Exercise instructions
1 > In the thread about arranging the letters of MANHATTAN, what corrected formula does Answer 7 give?
2 > List every full formula for the count that the thread's answers write out, leaving out repeats.
3 > Copy part of the thread, swapping "letters" for "characters": begin at the words that have "u can arrange" and stop after "A's and N's)".

----- Passage -----

Question

Find the number of different arrangements of the letters in each word.
MANHATTAN if the word MAN must appear in the arrangement

Answer 1

Hoot! You just asked your first question! Hang tight while I find people to answer it for you. You can thank people who give you good answers by clicking the 'Good Answer' button on the right!

Answer 2

7!/(2!*2!)

Answer 3

is that so?no more conditions?

Answer 4

my attempt at this was (1*3*2) * 6! / (3! * 2!)

Answer 5

note:the dividing factorials are for the repitions of individual letters in the arrabgement

Answer 6

where do you get the 7! from?

Answer 7

take "MAN" as one unit (letter ) since we know we can't break that up .i.e it must exist in the final answer then the answer is simply the number permutations.
correction:7!/(3!*2!*2!)

Answer 8

u can arrange 7 letters in 7! ways, the 3 letters of MAN in 3! ways and since arrangements of TT and AA are same so divide by 2!*2! But since MAN should appear as arranged ie A after M and N after A...so we take only one arrangement..and so the answer is 7!/(2!*2!)

Answer 9

no, the relative permutation of "man" cannot be changed.

Answer 10

but there are several possibilities of A and N in the M.A.N. combination
so wouldn't it be 1*3*2 * (6! [the rest of the letters including the extra A's and N's)

----- Data segment -----

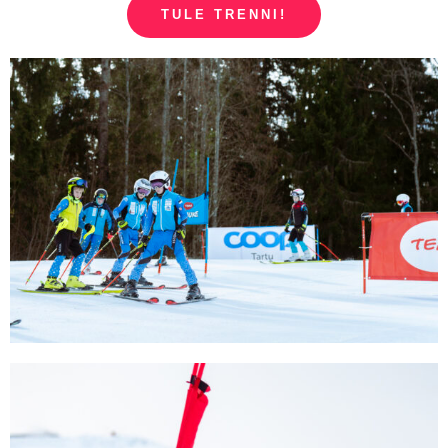
TULE TRENNI!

-----

Solution list
1 > 7!/(3!*2!*2!)

2 >
7!/(2!*2!)
(1*3*2) * 6! / (3! * 2!)
7!/(3!*2!*2!)

3 >
u can arrange 7 characters in 7! ways, the 3 characters of MAN in 3! ways and since arrangements of TT and AA are same so divide by 2!*2! But since MAN should appear as arranged ie A after M and N after A...so we take only one arrangement..and so the answer is 7!/(2!*2!)

Answer 9

no, the relative permutation of "man" cannot be changed.

Answer 10

but there are several possibilities of A and N in the M.A.N. combination
so wouldn't it be 1*3*2 * (6! [the rest of the characters including the extra A's and N's)